Consider an airfoil in a flow at standard sea level conditions with a free stream velocity of 70 m/s.
Consider an airfoil in a flow at standard sea level conditions with a freestream velocity of \({\rm{70m/s}}\). At a given point on the airfoil, the pressure is \({\rm{0}}{\rm{.4 \times 1}}{{\rm{0}}^{\rm{5}}}{\rm{N/}}{{\rm{m}}^{\rm{2}}}\). Calculate the velocity at this point.

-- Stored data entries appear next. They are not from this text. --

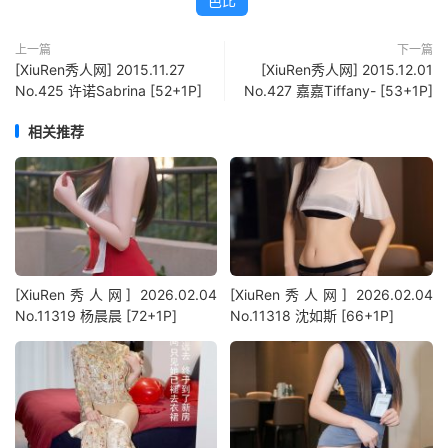
芭比
上一篇
下一篇
[XiuRen秀人网] 2015.11.27
[XiuRen秀人网] 2015.12.01
No.425 许诺Sabrina [52+1P]
No.427 嘉嘉Tiffany- [53+1P]
相关推荐
[XiuRen秀人网] 2026.02.04
[XiuRen秀人网] 2026.02.04
No.11319 杨晨晨 [72+1P]
No.11318 沈如斯 [66+1P]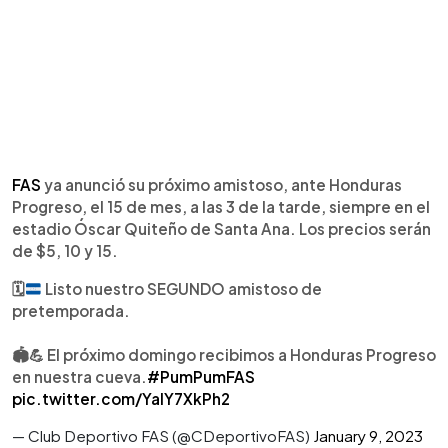
FAS
ya anunció su próximo amistoso, ante Honduras
Progreso, el 15 de mes, a las 3 de la tarde, siempre en el
estadio Óscar Quiteño de Santa Ana. Los precios serán
de $5, 10 y 15.
🗓
Listo nuestro SEGUNDO amistoso de
pretemporada.
🏟💪 El próximo domingo recibimos a Honduras Progreso
en nuestra cueva.
#PumPumFAS
pic.twitter.com/YaIY7XkPh2
— Club Deportivo FAS (@CDeportivoFAS)
January 9, 2023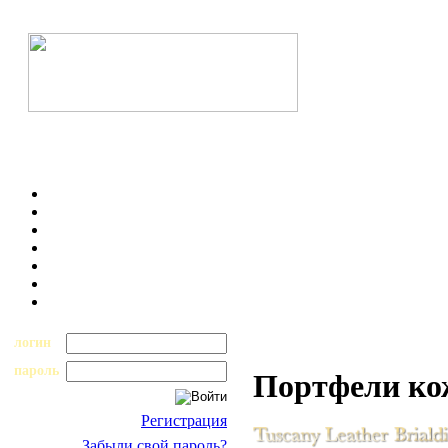
логин
пароль
Портфели ко
Регистрация
Забыли свой пароль?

The free stream velocity of the flow is \(70\,m/s \). Bernaulli’s equation relates pressure and velocity of a fluid motion along a streamline.\[p + \frac{1}{2}\rho {v^2} = \mathrm{Constant}\]Therefore,\[{p_\infty } + \frac{1}{2}\rho v_\infty ^2 = p + \frac{1}{2}\rho {v^2}\]At sea level conditions, freestream pressure and density are \({{\rm{\rho }}_\infty }{\rm{ = 1}}{\rm{.23kg/}}{{\rm{m}}^{\rm{3}}}\) and \({p_\infty }{\rm{ = 1}}{\rm{.01}} \times {\rm{1}}{{\rm{0}}^5}{\rm{N/}}{{\rm{m}}^{\rm{2}}}\). Velocity at the given point will be\[v = \sqrt {\frac{{2\left( {{p_\infty } – p} \right)}}{\rho } + v_\infty ^2} \]Substituting the values\[v = \sqrt {\frac{{2\left( {1.01 – 0.4} \right) \times {{10}^5}}}{{1.23}} + {{\left( {70} \right)}^2}} \]\[ \Rightarrow v = 322.63\,{\rm{m/s}}{\rm{.}}\]